## YOUR TASK:
Could you copy exactly the lines from the start of the records through the one containing "14: (202, 393, 2.44)", both included, and leave out the pictures?

= Beginning of Section =

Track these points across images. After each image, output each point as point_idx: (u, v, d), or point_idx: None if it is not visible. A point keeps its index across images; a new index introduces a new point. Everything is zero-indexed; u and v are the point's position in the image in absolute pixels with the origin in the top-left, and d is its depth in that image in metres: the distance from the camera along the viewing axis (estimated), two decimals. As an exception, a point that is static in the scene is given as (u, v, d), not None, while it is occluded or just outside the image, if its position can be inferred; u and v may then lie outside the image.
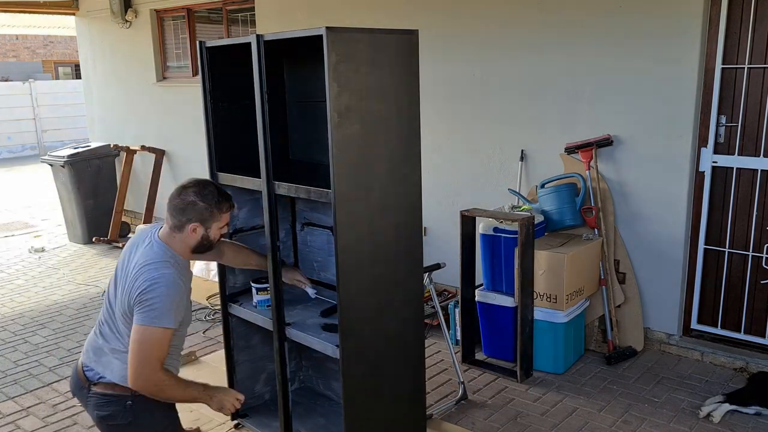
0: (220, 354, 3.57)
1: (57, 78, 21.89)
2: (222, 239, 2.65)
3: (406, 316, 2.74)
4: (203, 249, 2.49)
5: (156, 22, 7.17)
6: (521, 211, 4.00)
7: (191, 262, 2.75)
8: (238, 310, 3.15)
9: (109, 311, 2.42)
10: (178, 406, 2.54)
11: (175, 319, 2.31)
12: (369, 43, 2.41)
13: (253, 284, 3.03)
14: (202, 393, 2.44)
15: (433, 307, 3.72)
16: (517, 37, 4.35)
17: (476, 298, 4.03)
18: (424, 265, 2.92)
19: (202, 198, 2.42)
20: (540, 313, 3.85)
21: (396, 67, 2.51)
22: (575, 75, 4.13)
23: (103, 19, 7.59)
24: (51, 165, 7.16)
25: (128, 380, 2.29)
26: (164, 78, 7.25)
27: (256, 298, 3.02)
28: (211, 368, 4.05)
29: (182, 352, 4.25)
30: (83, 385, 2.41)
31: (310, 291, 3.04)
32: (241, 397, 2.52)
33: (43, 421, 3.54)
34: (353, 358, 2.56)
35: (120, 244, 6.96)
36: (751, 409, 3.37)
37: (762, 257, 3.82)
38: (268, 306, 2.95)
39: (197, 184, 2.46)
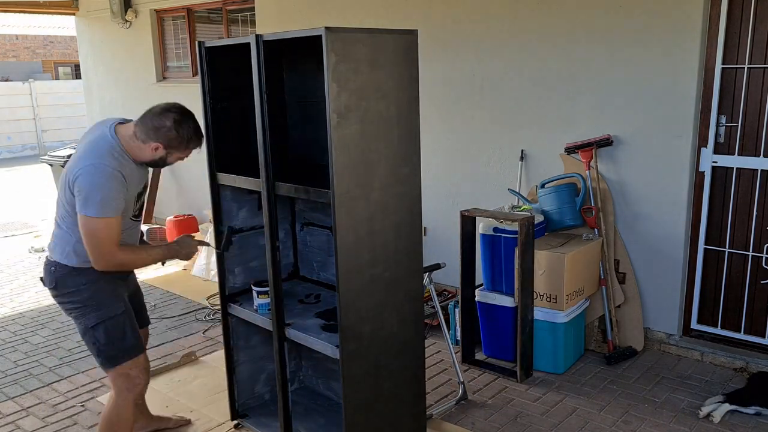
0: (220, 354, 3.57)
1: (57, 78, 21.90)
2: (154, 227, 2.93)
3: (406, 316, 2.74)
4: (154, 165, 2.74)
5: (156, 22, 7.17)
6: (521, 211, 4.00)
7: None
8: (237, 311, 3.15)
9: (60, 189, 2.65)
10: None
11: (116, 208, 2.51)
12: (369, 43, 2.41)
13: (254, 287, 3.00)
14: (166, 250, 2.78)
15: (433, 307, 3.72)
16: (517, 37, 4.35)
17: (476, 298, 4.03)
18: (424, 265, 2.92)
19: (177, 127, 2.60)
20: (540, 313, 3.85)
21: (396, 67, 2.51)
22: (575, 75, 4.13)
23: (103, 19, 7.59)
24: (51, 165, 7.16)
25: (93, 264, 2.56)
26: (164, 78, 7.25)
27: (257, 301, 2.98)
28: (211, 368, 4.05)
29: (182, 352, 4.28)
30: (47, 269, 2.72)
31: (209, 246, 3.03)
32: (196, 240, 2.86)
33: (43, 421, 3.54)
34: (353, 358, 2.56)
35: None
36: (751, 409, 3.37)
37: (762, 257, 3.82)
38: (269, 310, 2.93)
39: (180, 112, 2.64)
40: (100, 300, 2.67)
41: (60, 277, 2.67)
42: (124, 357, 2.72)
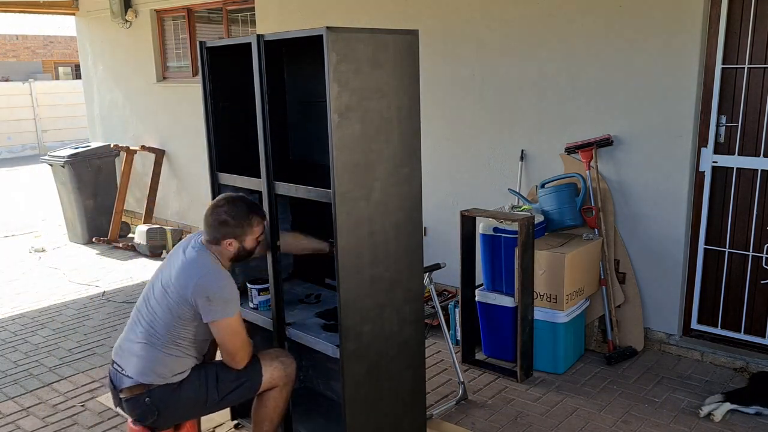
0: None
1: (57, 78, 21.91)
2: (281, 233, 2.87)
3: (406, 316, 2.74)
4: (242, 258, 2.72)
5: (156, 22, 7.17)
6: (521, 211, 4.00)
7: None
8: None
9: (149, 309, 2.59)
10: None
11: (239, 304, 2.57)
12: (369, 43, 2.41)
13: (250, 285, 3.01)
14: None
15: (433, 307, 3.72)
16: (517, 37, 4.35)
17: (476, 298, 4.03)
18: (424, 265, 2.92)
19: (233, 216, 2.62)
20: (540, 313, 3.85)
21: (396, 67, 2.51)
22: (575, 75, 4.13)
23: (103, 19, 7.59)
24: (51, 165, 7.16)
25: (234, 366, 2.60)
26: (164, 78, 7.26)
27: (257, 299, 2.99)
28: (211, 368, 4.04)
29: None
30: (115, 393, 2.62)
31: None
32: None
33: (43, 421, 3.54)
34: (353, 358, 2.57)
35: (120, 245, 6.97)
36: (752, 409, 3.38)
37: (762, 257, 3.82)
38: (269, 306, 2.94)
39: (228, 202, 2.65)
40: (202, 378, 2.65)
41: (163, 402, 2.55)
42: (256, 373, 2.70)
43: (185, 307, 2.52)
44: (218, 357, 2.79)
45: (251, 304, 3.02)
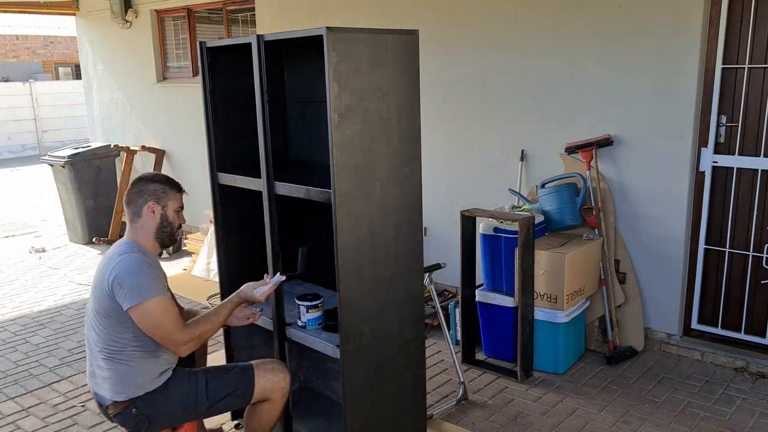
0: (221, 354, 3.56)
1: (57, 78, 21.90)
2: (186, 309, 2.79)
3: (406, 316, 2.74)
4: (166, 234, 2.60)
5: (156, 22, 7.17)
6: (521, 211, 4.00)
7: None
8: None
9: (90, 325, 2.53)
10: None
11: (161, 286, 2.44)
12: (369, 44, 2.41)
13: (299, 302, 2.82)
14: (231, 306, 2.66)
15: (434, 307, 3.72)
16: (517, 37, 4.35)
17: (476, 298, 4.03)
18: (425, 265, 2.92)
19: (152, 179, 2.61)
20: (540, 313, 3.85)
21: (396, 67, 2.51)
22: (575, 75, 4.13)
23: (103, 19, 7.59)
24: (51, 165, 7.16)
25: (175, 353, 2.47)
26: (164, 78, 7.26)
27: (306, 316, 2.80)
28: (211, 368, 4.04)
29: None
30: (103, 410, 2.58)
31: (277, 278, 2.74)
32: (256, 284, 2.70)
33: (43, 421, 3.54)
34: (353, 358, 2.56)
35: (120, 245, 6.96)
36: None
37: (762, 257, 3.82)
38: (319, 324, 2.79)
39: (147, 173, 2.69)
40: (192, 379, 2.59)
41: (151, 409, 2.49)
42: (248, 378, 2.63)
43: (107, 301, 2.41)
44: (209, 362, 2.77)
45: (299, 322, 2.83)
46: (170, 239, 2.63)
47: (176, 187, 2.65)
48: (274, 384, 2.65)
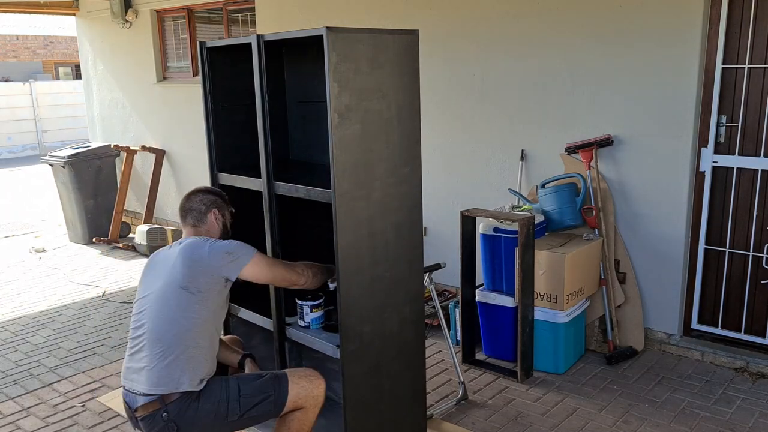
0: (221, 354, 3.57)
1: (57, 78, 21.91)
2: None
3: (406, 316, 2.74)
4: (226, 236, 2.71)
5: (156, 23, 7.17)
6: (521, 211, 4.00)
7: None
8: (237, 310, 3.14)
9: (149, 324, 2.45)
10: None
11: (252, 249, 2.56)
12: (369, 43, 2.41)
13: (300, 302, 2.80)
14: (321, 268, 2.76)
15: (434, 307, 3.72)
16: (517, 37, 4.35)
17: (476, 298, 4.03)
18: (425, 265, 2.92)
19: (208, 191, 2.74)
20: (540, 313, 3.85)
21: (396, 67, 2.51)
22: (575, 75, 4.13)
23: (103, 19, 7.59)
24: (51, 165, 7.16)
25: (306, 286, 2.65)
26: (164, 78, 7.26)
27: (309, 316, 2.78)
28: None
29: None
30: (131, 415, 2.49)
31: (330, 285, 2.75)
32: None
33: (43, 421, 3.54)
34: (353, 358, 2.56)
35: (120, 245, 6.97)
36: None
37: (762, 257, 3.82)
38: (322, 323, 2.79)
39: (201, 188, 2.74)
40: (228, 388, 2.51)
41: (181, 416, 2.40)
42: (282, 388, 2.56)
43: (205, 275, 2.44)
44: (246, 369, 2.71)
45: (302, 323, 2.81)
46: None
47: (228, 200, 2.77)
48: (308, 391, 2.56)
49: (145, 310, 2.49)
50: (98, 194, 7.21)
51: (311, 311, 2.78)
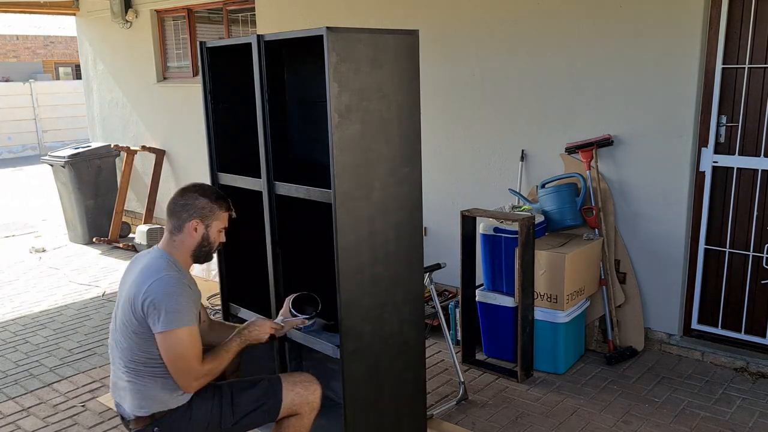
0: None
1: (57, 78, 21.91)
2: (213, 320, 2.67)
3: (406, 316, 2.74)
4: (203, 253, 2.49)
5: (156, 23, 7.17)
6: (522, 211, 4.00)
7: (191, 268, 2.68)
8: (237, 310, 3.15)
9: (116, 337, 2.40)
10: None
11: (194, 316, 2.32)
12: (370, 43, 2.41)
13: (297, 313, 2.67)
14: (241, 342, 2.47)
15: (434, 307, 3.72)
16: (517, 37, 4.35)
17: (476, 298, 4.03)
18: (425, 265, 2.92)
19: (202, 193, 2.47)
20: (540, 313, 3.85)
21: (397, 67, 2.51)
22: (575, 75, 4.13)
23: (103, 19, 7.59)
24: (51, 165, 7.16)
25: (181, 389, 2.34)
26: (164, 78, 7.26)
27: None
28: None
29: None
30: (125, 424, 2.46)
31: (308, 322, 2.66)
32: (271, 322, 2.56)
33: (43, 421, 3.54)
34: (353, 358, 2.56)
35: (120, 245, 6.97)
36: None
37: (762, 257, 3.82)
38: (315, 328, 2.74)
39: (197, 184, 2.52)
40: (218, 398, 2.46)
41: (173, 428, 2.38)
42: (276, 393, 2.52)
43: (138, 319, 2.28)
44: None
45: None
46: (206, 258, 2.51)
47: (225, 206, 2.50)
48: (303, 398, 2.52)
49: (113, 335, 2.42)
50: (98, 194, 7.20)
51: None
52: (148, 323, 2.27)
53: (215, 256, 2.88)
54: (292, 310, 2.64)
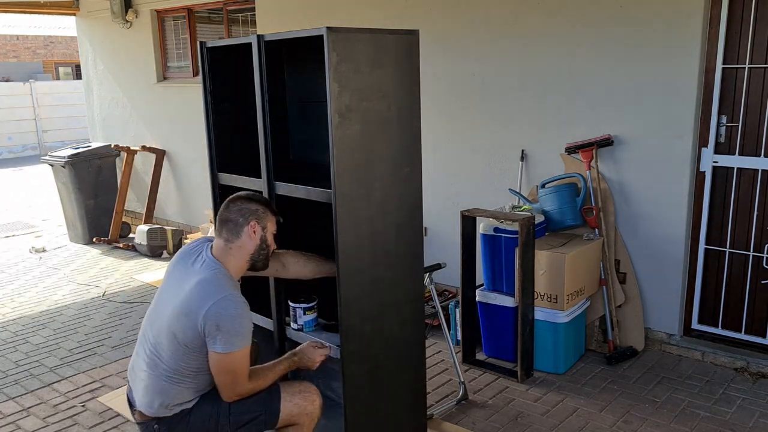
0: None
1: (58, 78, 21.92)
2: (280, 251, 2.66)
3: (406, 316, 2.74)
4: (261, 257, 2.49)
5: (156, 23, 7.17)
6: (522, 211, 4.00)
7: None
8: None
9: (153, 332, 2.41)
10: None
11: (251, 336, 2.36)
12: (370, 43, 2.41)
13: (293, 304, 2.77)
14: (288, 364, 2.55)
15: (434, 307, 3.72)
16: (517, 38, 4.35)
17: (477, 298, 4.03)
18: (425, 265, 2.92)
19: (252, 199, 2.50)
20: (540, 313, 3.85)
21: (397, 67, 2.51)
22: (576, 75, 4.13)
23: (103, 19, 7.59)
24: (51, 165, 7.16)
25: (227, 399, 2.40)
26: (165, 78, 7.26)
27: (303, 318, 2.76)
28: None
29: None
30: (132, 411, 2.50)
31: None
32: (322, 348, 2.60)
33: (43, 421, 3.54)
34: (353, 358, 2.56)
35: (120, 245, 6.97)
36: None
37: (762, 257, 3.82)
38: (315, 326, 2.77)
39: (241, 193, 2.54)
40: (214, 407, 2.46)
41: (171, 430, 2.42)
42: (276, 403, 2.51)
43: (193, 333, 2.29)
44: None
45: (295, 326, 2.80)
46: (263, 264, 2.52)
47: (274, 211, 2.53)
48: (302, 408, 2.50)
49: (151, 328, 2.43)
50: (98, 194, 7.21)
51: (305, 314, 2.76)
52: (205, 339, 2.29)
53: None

= End of Section =

## ANSWER FOR THIS EXERCISE:
Track these points across images. After each image, output each point as point_idx: (u, v, d), or point_idx: None if it is not visible. A point keeps its index across images; a new index introduces a new point. Everything is zero-indexed; u and v are the point's position in the image in absolute pixels with the origin in the top-left, and d is its depth in that image in metres: the distance from the camera along the viewing axis (estimated), two decimals. As an exception, a point that is static in the scene is given as (u, v, d), not None, while it is occluded or just outside the image, if its position can be inferred; u and v may then lie outside the image.
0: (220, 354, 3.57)
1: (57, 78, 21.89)
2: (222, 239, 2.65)
3: (406, 316, 2.74)
4: (203, 249, 2.49)
5: (156, 22, 7.17)
6: (521, 211, 4.00)
7: (191, 262, 2.75)
8: (238, 310, 3.15)
9: (109, 311, 2.42)
10: (178, 406, 2.54)
11: (175, 319, 2.31)
12: (369, 43, 2.41)
13: (253, 284, 3.03)
14: (202, 393, 2.44)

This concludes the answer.